WHAT NEEDS TO BE DONE:
All records below must be written out exactly, with the pictures excluded.

RECORDS FOR THIS TASK:
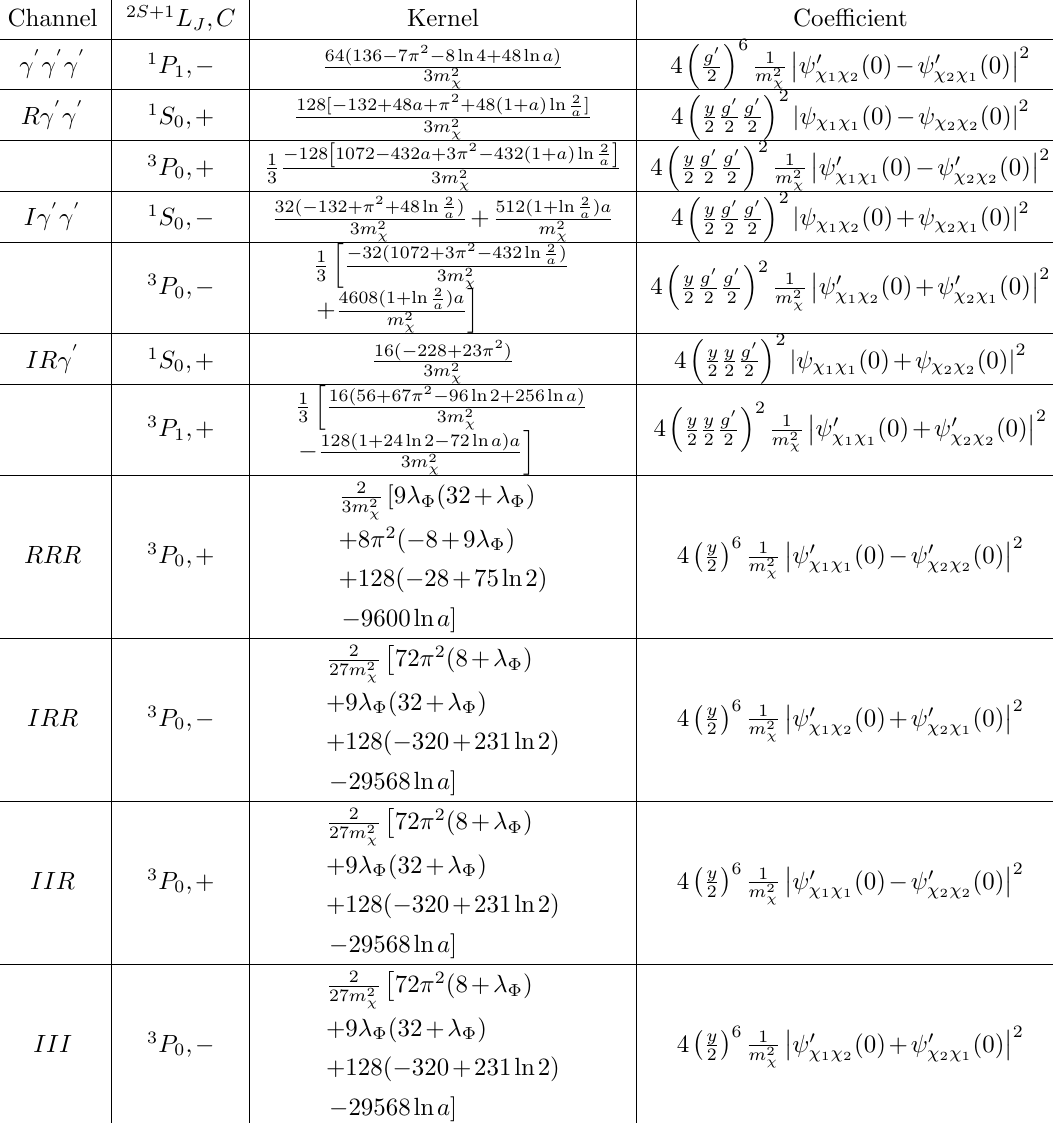
Table 4 . Three-body decay squared matrix elements, phase-space integrated, (cid:12)nal-state summed. Here, for abbreviation, we de(cid:12)ne g 0 = Q (cid:31) g . The \ LSJC " indicates the quantum numbers of the orbital angular momentum, total spin, total angular momentum, and C-parity. We still use m (cid:31) to replace the m (cid:31) as in the table 3, and since the three-body modes are not counted in the 1 ; 2 annihilation processes, we only show the results in the E ! m (cid:31)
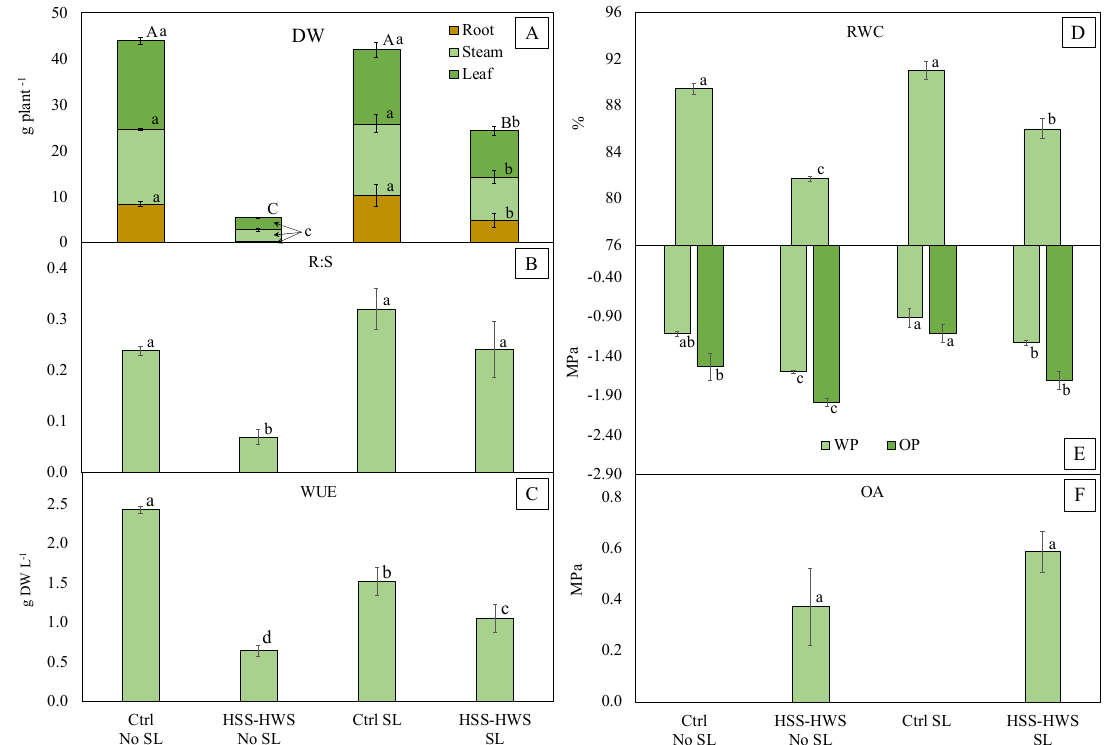
Figure 2. ( A ) Dry weight (DW); ( B ) root-to-shoot ratio (R:S); ( C ) water use efficiency (WUE); ( D ) relative water content (RWC); ( E ) water and osmotic potential (WP and OP, respectively); and ( F ) osmotic adjustment (OA) in the four treatments. Ctrl, control; HSS-HWS, high soil salinity and high water salinity; SL, salt leaching. Vertical bars indicate ± standard error (n = 3). Different letters indicate significant differences at p ≤ 0.05. In Figure 1A (DW), lowercase and uppercase letters indicate statistical differences ( p ≤ 0.05) among treatments in single organs and their totals, respectively.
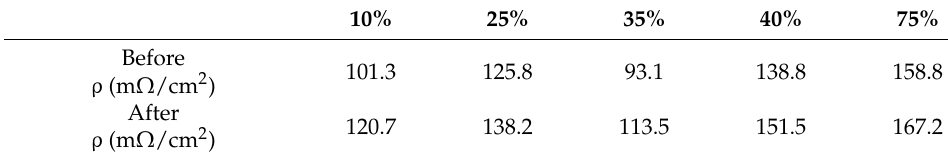
Figure 5. EIS of 10%, 25%, 35%, 40%, 75% CQDs/G after cycle. Table 1. Resistivity of 10%, 25%, 35%, 40%, 75% CQDs/G before and after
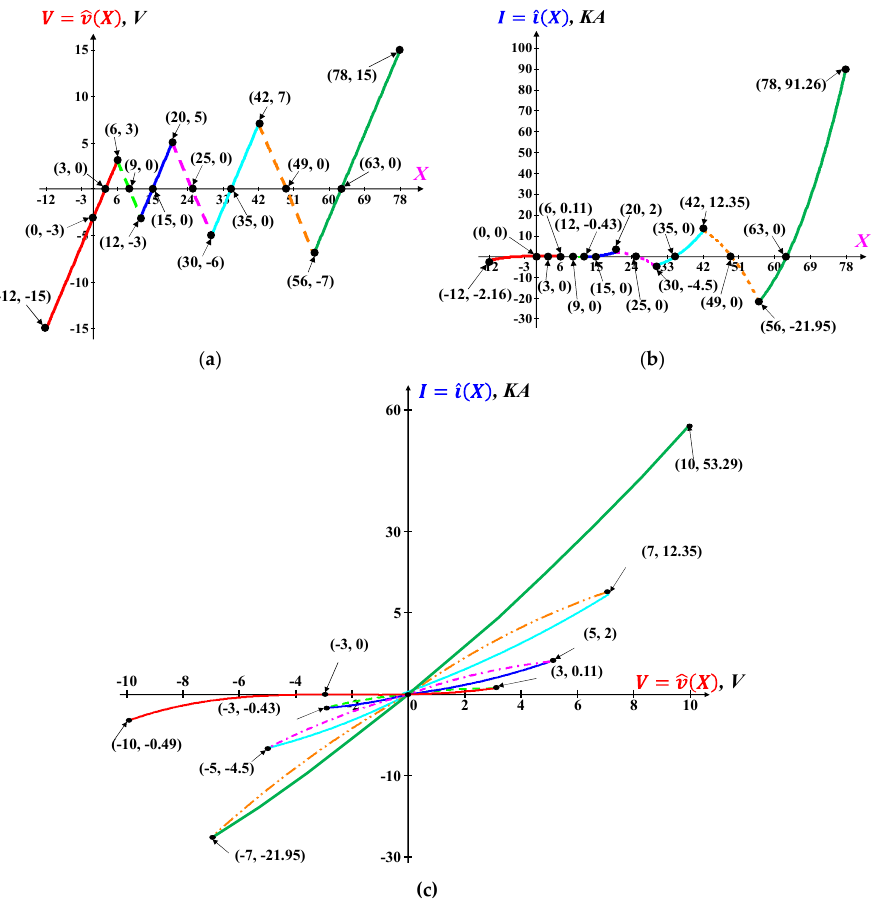
Figure 3. Parametric representation of the 6-lobe CCM . ( a ) Voltage V = ˆ v ( X ) vs. state variable X, and ( b ) current I = ˆ i ( x ) vs. state variable X. ( c ) DC V-I plot, where the coordinates ( V, I ) of each point are extracted from (a) and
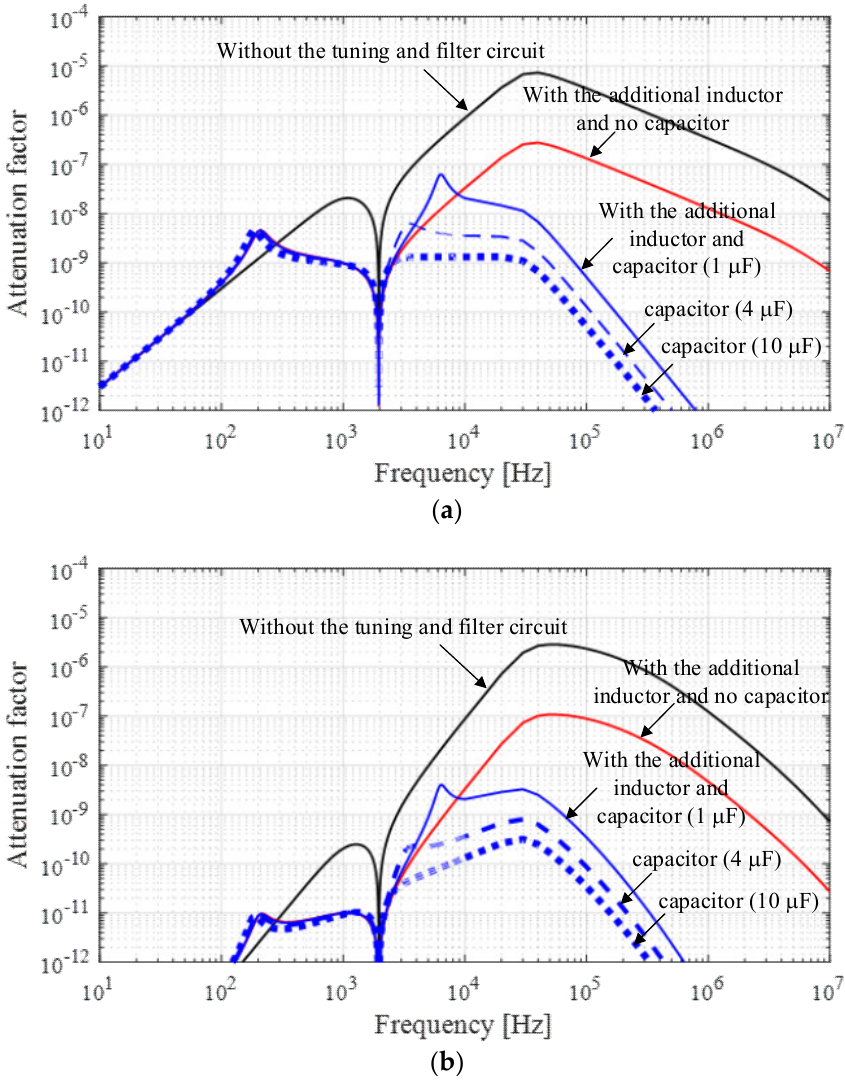
Figure 15. Attenuation factor at the PD port of the testing system: ( a ) without the band-pass filter; ( b ) with the band-pass filter recommended by the standard.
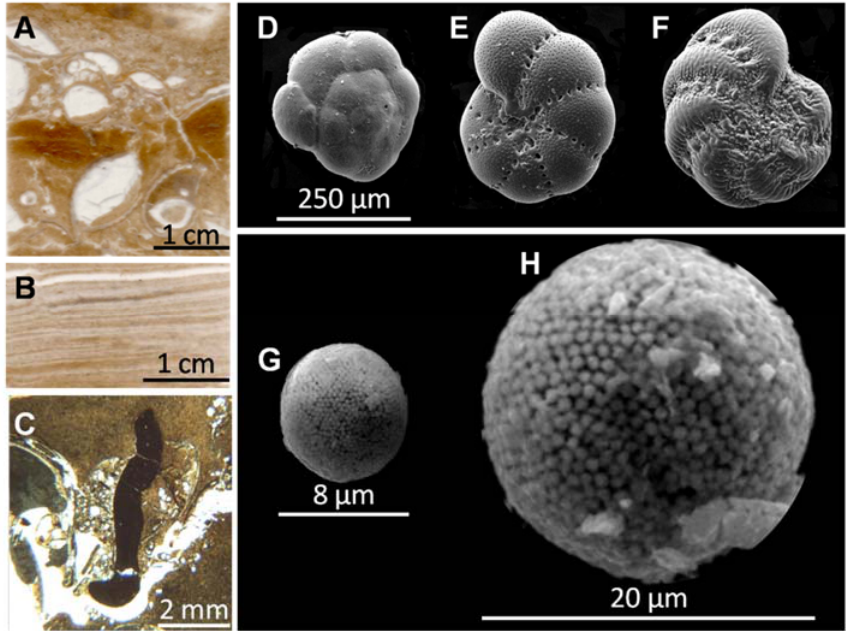
Figure 4. Illustrations of elements encountered in the studied cores. Sedimentary structures observed in thin section by optic microscope (see vertical positions in the cores in Figure 3): ( A ) tempestite at the top of Unit 8 in GC7; ( B ) laminations between 169 and 171 cm in GC7 (Unit 9) and ( C ) bioturbation between 145 and 146 cm in GC15 (Unit 6). Scanning electron microscopy (SEM) images of benthic foraminifera: ( D ) Ammonia spp. and ( E , F ) two different species of Elphidium spp. SEM images of framboidal pyrites: ( G ) between 1 and 5 cm and ( H ) between 28 and 30 cm in the GC15 core.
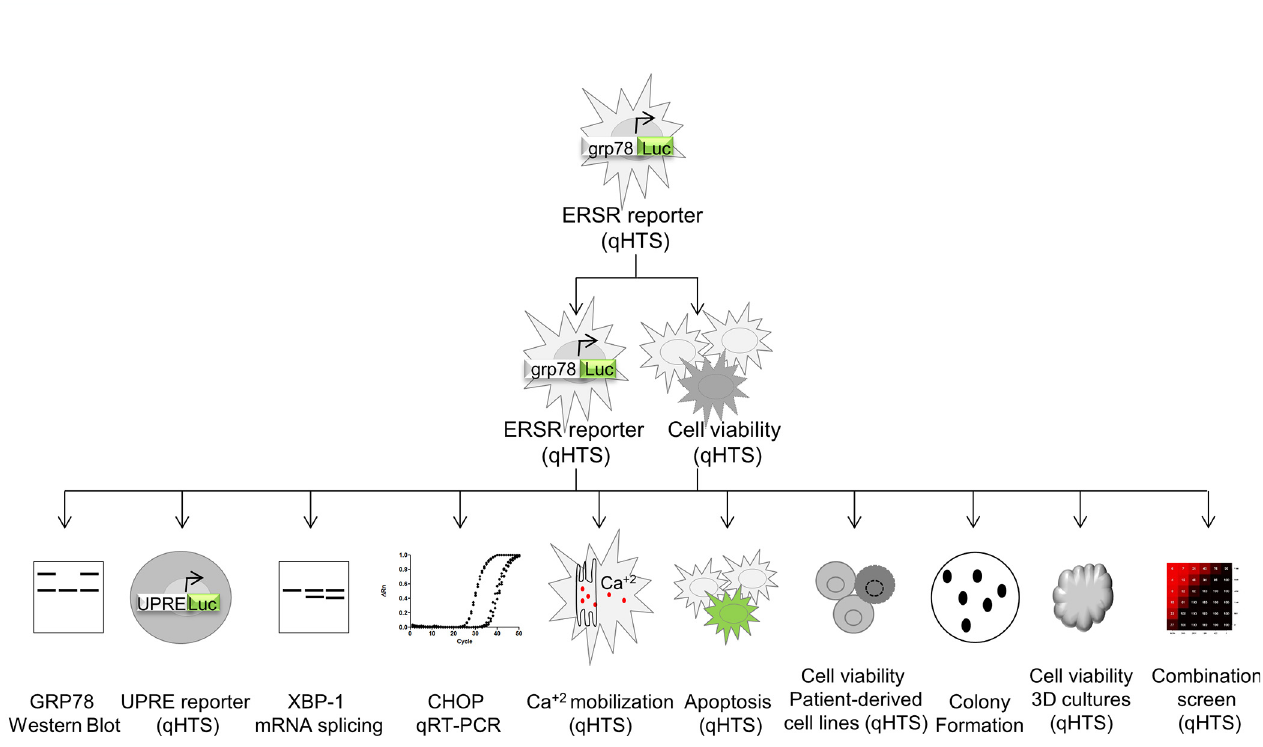
Fig 1. Schematic workflow for compound screening and triage. qHTS indicates assays performed in 1,536- and 384-well format. AC 50 obtained in qHTS assays are summarized in Fig 2. Results of remaining low-throughput assays are summarized in Fig 3.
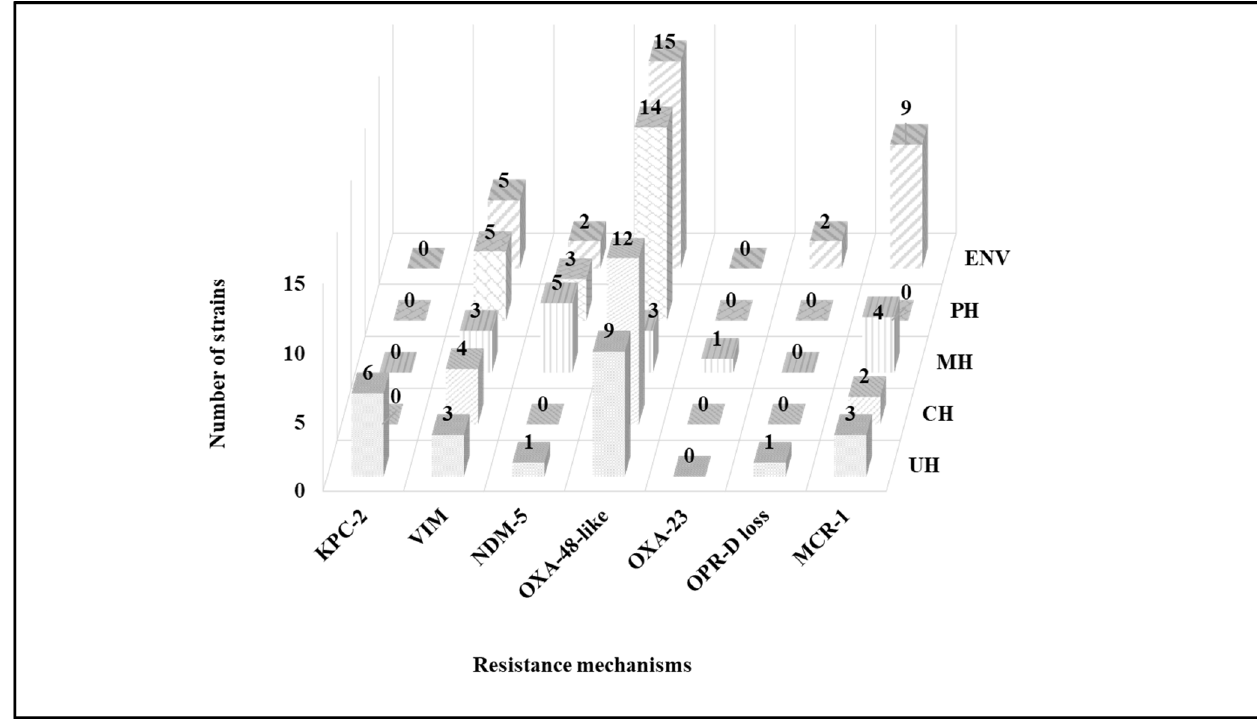
Figure 2. Detected β -lactam and colistin resistance mechanisms in wastewater by sampling site. CH, cancer hospital; ENV, environment; MH, maternity hospital; PH, public hospital; UH, university hospital.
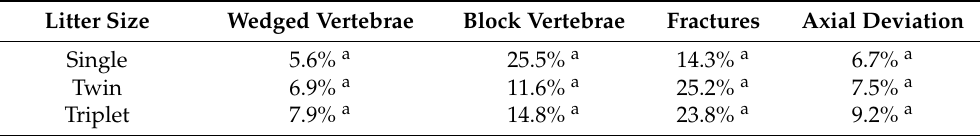
Table 7. LSMeans for the probability of occurrence of wedged vertebrae, block vertebrae, fractures, and axial deviations in the tail region of lambs by litter size. Significant differences ( p < 0.05) are marked with different superscript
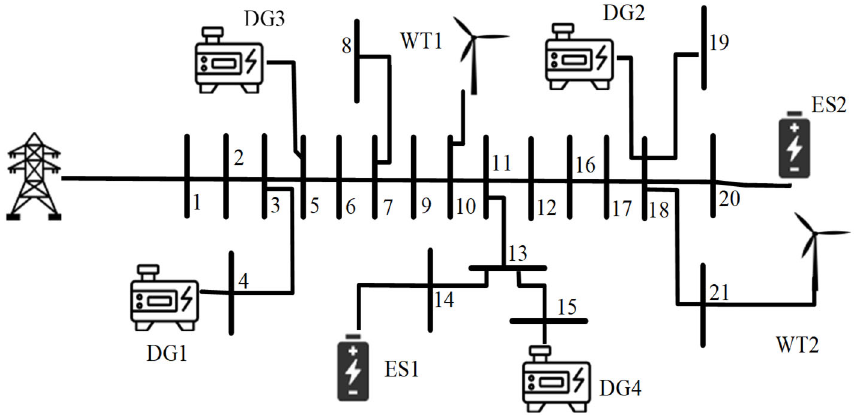
Figure 2. Overall structure of the case study.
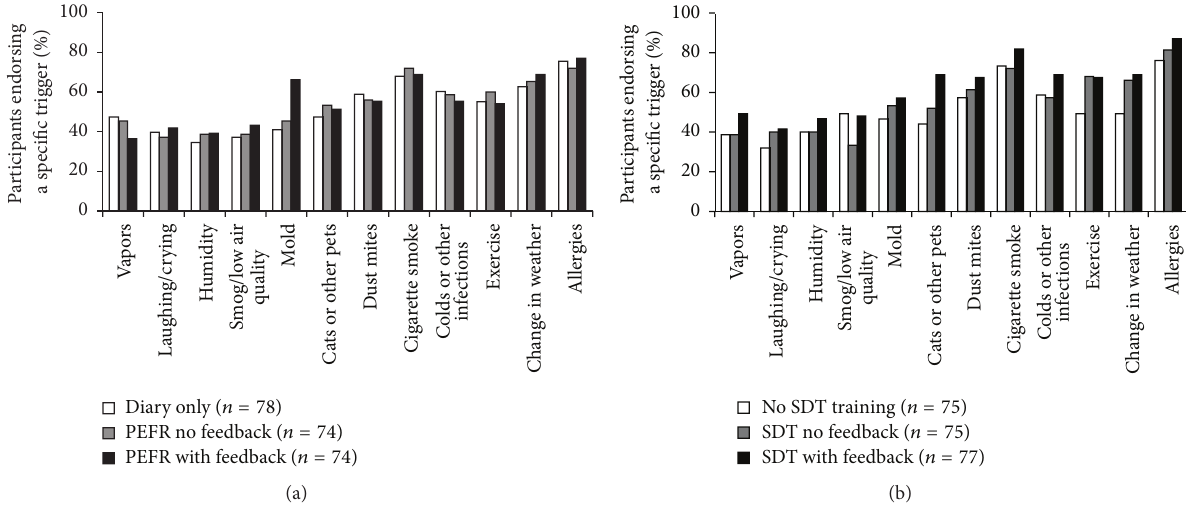
Figure 3: Triggers endorsed following home monitoring (a) and following resistive load signal detection training (SDT) (b).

ANSWER FOR THIS EXERCISE:
Table 4 . Three-body decay squared matrix elements, phase-space integrated, (cid:12)nal-state summed. Here, for abbreviation, we de(cid:12)ne g 0 = Q (cid:31) g . The \ LSJC " indicates the quantum numbers of the orbital angular momentum, total spin, total angular momentum, and C-parity. We still use m (cid:31) to replace the m (cid:31) as in the table 3, and since the three-body modes are not counted in the 1 ; 2 annihilation processes, we only show the results in the E ! m (cid:31)
Figure 2. ( A ) Dry weight (DW); ( B ) root-to-shoot ratio (R:S); ( C ) water use efficiency (WUE); ( D ) relative water content (RWC); ( E ) water and osmotic potential (WP and OP, respectively); and ( F ) osmotic adjustment (OA) in the four treatments. Ctrl, control; HSS-HWS, high soil salinity and high water salinity; SL, salt leaching. Vertical bars indicate ± standard error (n = 3). Different letters indicate significant differences at p ≤ 0.05. In Figure 1A (DW), lowercase and uppercase letters indicate statistical differences ( p ≤ 0.05) among treatments in single organs and their totals, respectively.
Figure 5. EIS of 10%, 25%, 35%, 40%, 75% CQDs/G after cycle. Table 1. Resistivity of 10%, 25%, 35%, 40%, 75% CQDs/G before and after
Figure 3. Parametric representation of the 6-lobe CCM . ( a ) Voltage V = ˆ v ( X ) vs. state variable X, and ( b ) current I = ˆ i ( x ) vs. state variable X. ( c ) DC V-I plot, where the coordinates ( V, I ) of each point are extracted from (a) and
Figure 15. Attenuation factor at the PD port of the testing system: ( a ) without the band-pass filter; ( b ) with the band-pass filter recommended by the standard.
Figure 4. Illustrations of elements encountered in the studied cores. Sedimentary structures observed in thin section by optic microscope (see vertical positions in the cores in Figure 3): ( A ) tempestite at the top of Unit 8 in GC7; ( B ) laminations between 169 and 171 cm in GC7 (Unit 9) and ( C ) bioturbation between 145 and 146 cm in GC15 (Unit 6). Scanning electron microscopy (SEM) images of benthic foraminifera: ( D ) Ammonia spp. and ( E , F ) two different species of Elphidium spp. SEM images of framboidal pyrites: ( G ) between 1 and 5 cm and ( H ) between 28 and 30 cm in the GC15 core.
Fig 1. Schematic workflow for compound screening and triage. qHTS indicates assays performed in 1,536- and 384-well format. AC 50 obtained in qHTS assays are summarized in Fig 2. Results of remaining low-throughput assays are summarized in Fig 3.
Figure 2. Detected β -lactam and colistin resistance mechanisms in wastewater by sampling site. CH, cancer hospital; ENV, environment; MH, maternity hospital; PH, public hospital; UH, university hospital.
Table 7. LSMeans for the probability of occurrence of wedged vertebrae, block vertebrae, fractures, and axial deviations in the tail region of lambs by litter size. Significant differences ( p < 0.05) are marked with different superscript
Figure 2. Overall structure of the case study.
Figure 3: Triggers endorsed following home monitoring (a) and following resistive load signal detection training (SDT) (b).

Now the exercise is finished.